Find the length of the Transverse axis. What did I do wrong?

[trigger352]

I'm doing an Exam correction an I can't see how this answer is found.

Question: $$x^2 - \frac{\ y^2}{9} = 1$$
Find the length of the transverse axis.

I took $$x^2 - \frac{\ y^2}{9} = 1$$

And plugged it into
$$\frac{\ (x-h)^2}{b^2} - \frac{\ (y-k)^2}{a^2} = 1$$

to get

$$\frac{\ (x-0)^2}{1^2} - \frac{\ (y-0)^2}{3^2} = 1$$

The 0's were because in the original equation, I didn't see an $$h$$ or $$k$$ value that was affecting either $$x$$ or $$y$$
The $$1^2$$ is because $$x$$ = $$\frac{x}{1}$$ like $$a$$ = $$\frac{a}{1}$$

$$a = 3$$, therefore the length of the transverse is 6 units...



...Incorrect Answer??!

 

[HallsofIvy]

When x= 0 what is y?

Setting x= 0 gives $-\frac{y^2}{9}= 1$- which has NO solution.

When y= 0 what is x?

Setting y= 0 gives x²= 1 so x= -1 and 1. THAT'S the "transverse axis" you want!

 

[thepatientmental]

The length of the transverse axis cannot be determined from the given equation.
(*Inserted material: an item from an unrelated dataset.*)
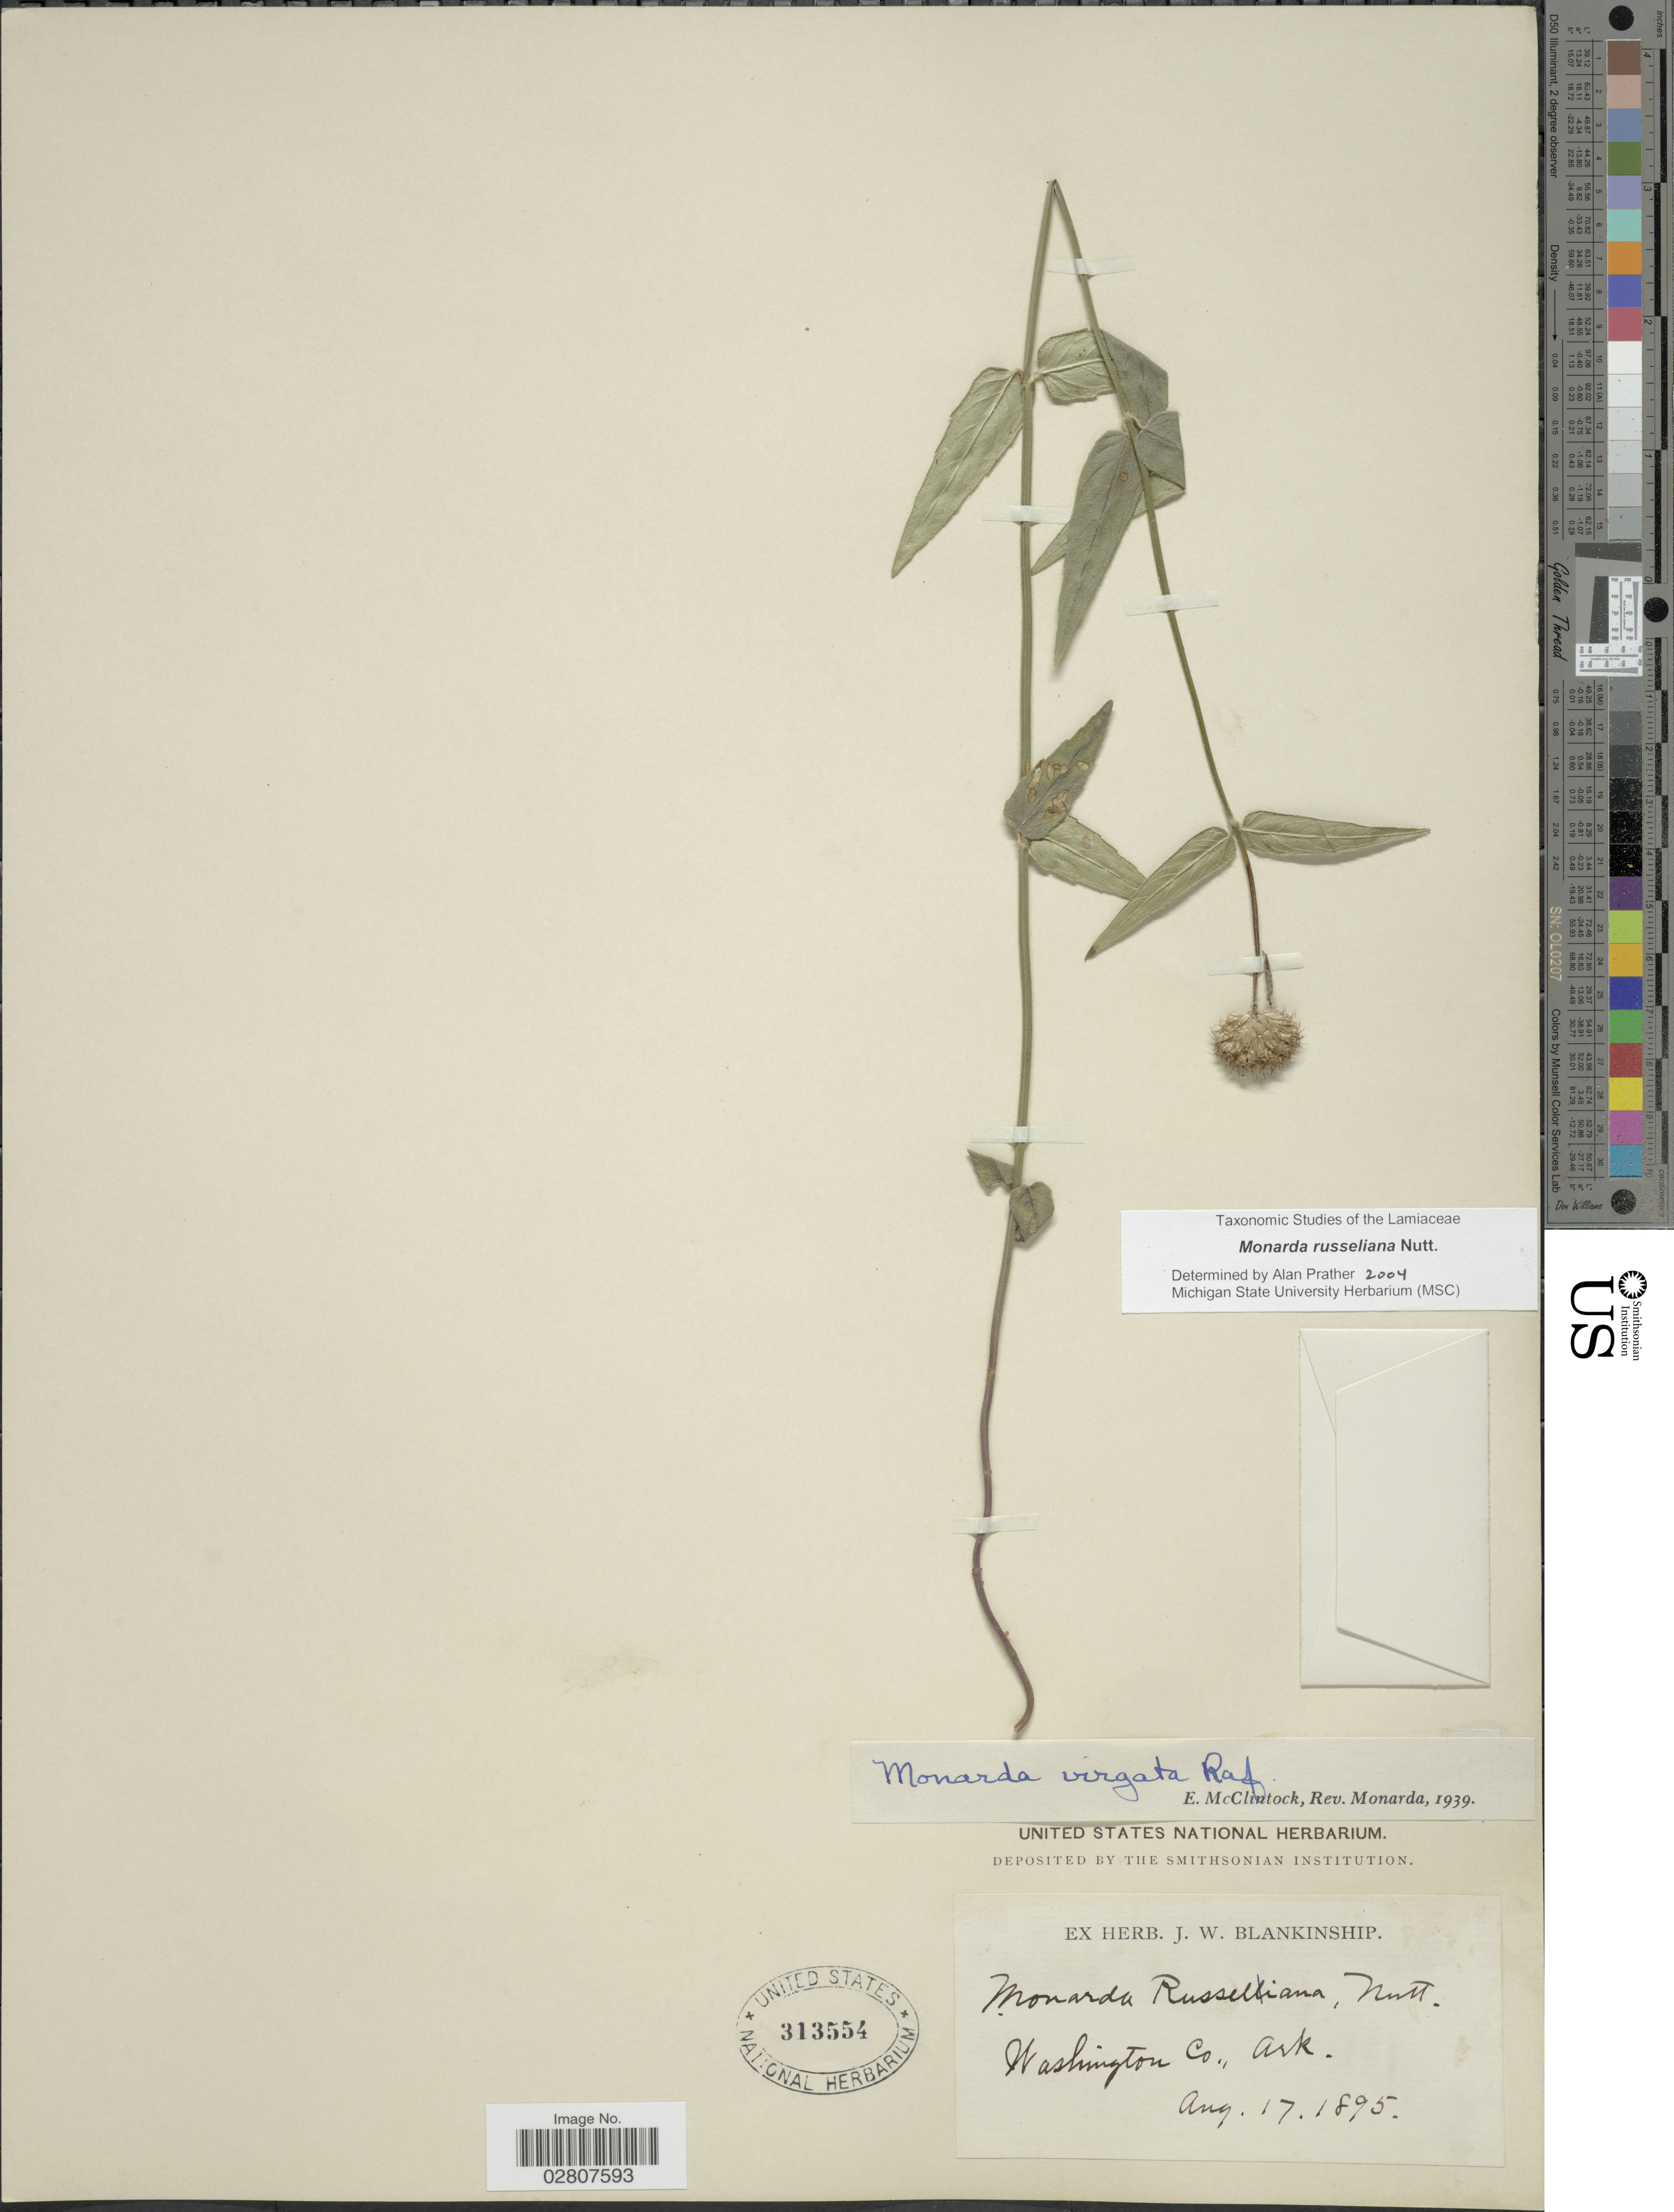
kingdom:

The equation provided is in the form of a hyperbola, which does not have a transverse axis. Only ellipses have a transverse axis, which is the longest diameter that passes through the center of the ellipse. In order to find the length of the transverse axis, the equation should be in the form of an ellipse, such as \frac{\ (x-h)^2}{a^2} + \frac{\ (y-k)^2}{b^2} = 1. Once the equation is in this form, the length of the transverse axis can be found by taking the square root of the larger denominator (in this case, b^2). Therefore, the correct answer cannot be determined without further information.